### TASK OBJECTIVE
Copy each of the lines below character for character, keeping every line break.

(RECORDS TO PROCESS Opens)

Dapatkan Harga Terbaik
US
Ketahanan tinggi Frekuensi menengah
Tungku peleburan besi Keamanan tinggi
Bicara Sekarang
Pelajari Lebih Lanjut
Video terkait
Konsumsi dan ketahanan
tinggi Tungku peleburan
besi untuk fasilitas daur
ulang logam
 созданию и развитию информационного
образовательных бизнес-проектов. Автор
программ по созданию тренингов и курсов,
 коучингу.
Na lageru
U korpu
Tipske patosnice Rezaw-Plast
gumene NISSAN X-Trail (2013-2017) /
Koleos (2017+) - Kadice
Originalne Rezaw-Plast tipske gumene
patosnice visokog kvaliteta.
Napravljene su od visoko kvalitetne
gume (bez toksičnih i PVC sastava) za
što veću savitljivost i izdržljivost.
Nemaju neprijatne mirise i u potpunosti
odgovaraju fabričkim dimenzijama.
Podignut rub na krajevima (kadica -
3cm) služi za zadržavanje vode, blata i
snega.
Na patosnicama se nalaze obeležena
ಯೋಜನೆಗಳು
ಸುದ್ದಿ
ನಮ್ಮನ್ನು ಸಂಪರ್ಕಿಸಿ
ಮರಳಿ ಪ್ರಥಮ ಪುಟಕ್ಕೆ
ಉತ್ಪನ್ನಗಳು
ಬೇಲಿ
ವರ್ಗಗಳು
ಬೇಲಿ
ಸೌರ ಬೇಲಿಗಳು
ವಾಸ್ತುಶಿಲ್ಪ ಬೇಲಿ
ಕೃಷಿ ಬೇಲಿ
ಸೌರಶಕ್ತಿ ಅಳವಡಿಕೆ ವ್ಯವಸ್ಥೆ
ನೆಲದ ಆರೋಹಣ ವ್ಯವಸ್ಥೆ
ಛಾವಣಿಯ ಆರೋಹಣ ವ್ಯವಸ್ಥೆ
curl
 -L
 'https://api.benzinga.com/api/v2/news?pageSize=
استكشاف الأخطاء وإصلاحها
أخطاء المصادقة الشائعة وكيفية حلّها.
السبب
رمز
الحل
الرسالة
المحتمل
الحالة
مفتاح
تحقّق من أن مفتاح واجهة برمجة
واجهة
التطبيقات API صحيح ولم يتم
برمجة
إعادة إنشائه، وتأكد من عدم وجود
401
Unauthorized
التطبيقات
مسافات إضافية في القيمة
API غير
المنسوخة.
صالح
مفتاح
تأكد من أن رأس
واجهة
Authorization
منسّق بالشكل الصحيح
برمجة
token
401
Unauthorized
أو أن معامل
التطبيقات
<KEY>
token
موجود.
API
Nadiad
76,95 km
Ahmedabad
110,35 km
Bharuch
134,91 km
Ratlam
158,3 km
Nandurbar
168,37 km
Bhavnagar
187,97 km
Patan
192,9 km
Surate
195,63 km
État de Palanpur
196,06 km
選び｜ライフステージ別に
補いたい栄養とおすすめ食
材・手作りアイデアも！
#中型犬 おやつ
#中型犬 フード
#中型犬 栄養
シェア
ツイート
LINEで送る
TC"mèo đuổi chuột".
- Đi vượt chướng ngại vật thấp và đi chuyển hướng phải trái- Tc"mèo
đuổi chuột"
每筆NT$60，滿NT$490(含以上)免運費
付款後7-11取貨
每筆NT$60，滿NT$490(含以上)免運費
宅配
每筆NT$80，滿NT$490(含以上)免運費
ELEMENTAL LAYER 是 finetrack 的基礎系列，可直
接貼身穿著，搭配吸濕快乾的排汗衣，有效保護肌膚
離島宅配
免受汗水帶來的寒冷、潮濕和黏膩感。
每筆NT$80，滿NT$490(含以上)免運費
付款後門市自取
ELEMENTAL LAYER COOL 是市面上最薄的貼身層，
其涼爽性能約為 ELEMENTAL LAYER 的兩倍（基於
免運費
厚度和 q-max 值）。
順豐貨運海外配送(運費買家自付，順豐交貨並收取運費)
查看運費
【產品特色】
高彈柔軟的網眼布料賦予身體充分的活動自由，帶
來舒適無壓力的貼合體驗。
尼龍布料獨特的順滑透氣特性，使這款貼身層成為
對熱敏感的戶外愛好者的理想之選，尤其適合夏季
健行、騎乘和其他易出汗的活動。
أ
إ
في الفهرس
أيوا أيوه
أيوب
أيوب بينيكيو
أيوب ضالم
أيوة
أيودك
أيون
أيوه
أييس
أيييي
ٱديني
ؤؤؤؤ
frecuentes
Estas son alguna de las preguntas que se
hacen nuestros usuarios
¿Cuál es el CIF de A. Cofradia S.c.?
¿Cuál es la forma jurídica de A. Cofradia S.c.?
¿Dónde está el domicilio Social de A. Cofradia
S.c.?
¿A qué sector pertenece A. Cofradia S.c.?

(RECORDS TO PROCESS Closes)

### YOUR RESPONSE
Dapatkan Harga Terbaik
US
Ketahanan tinggi Frekuensi menengah
Tungku peleburan besi Keamanan tinggi
Bicara Sekarang
Pelajari Lebih Lanjut
Video terkait
Konsumsi dan ketahanan
tinggi Tungku peleburan
besi untuk fasilitas daur
ulang logam
 созданию и развитию информационного
образовательных бизнес-проектов. Автор
программ по созданию тренингов и курсов,
 коучингу.
Na lageru
U korpu
Tipske patosnice Rezaw-Plast
gumene NISSAN X-Trail (2013-2017) /
Koleos (2017+) - Kadice
Originalne Rezaw-Plast tipske gumene
patosnice visokog kvaliteta.
Napravljene su od visoko kvalitetne
gume (bez toksičnih i PVC sastava) za
što veću savitljivost i izdržljivost.
Nemaju neprijatne mirise i u potpunosti
odgovaraju fabričkim dimenzijama.
Podignut rub na krajevima (kadica -
3cm) služi za zadržavanje vode, blata i
snega.
Na patosnicama se nalaze obeležena
ಯೋಜನೆಗಳು
ಸುದ್ದಿ
ನಮ್ಮನ್ನು ಸಂಪರ್ಕಿಸಿ
ಮರಳಿ ಪ್ರಥಮ ಪುಟಕ್ಕೆ
ಉತ್ಪನ್ನಗಳು
ಬೇಲಿ
ವರ್ಗಗಳು
ಬೇಲಿ
ಸೌರ ಬೇಲಿಗಳು
ವಾಸ್ತುಶಿಲ್ಪ ಬೇಲಿ
ಕೃಷಿ ಬೇಲಿ
ಸೌರಶಕ್ತಿ ಅಳವಡಿಕೆ ವ್ಯವಸ್ಥೆ
ನೆಲದ ಆರೋಹಣ ವ್ಯವಸ್ಥೆ
ಛಾವಣಿಯ ಆರೋಹಣ ವ್ಯವಸ್ಥೆ
curl
 -L
 'https://api.benzinga.com/api/v2/news?pageSize=
استكشاف الأخطاء وإصلاحها
أخطاء المصادقة الشائعة وكيفية حلّها.
السبب
رمز
الحل
الرسالة
المحتمل
الحالة
مفتاح
تحقّق من أن مفتاح واجهة برمجة
واجهة
التطبيقات API صحيح ولم يتم
برمجة
إعادة إنشائه، وتأكد من عدم وجود
401
Unauthorized
التطبيقات
مسافات إضافية في القيمة
API غير
المنسوخة.
صالح
مفتاح
تأكد من أن رأس
واجهة
Authorization
منسّق بالشكل الصحيح
برمجة
token
401
Unauthorized
أو أن معامل
التطبيقات
<KEY>
token
موجود.
API
Nadiad
76,95 km
Ahmedabad
110,35 km
Bharuch
134,91 km
Ratlam
158,3 km
Nandurbar
168,37 km
Bhavnagar
187,97 km
Patan
192,9 km
Surate
195,63 km
État de Palanpur
196,06 km
選び｜ライフステージ別に
補いたい栄養とおすすめ食
材・手作りアイデアも！
#中型犬 おやつ
#中型犬 フード
#中型犬 栄養
シェア
ツイート
LINEで送る
TC"mèo đuổi chuột".
- Đi vượt chướng ngại vật thấp và đi chuyển hướng phải trái- Tc"mèo
đuổi chuột"
每筆NT$60，滿NT$490(含以上)免運費
付款後7-11取貨
每筆NT$60，滿NT$490(含以上)免運費
宅配
每筆NT$80，滿NT$490(含以上)免運費
ELEMENTAL LAYER 是 finetrack 的基礎系列，可直
接貼身穿著，搭配吸濕快乾的排汗衣，有效保護肌膚
離島宅配
免受汗水帶來的寒冷、潮濕和黏膩感。
每筆NT$80，滿NT$490(含以上)免運費
付款後門市自取
ELEMENTAL LAYER COOL 是市面上最薄的貼身層，
其涼爽性能約為 ELEMENTAL LAYER 的兩倍（基於
免運費
厚度和 q-max 值）。
順豐貨運海外配送(運費買家自付，順豐交貨並收取運費)
查看運費
【產品特色】
高彈柔軟的網眼布料賦予身體充分的活動自由，帶
來舒適無壓力的貼合體驗。
尼龍布料獨特的順滑透氣特性，使這款貼身層成為
對熱敏感的戶外愛好者的理想之選，尤其適合夏季
健行、騎乘和其他易出汗的活動。
أ
إ
في الفهرس
أيوا أيوه
أيوب
أيوب بينيكيو
أيوب ضالم
أيوة
أيودك
أيون
أيوه
أييس
أيييي
ٱديني
ؤؤؤؤ
frecuentes
Estas son alguna de las preguntas que se
hacen nuestros usuarios
¿Cuál es el CIF de A. Cofradia S.c.?
¿Cuál es la forma jurídica de A. Cofradia S.c.?
¿Dónde está el domicilio Social de A. Cofradia
S.c.?
¿A qué sector pertenece A. Cofradia S.c.?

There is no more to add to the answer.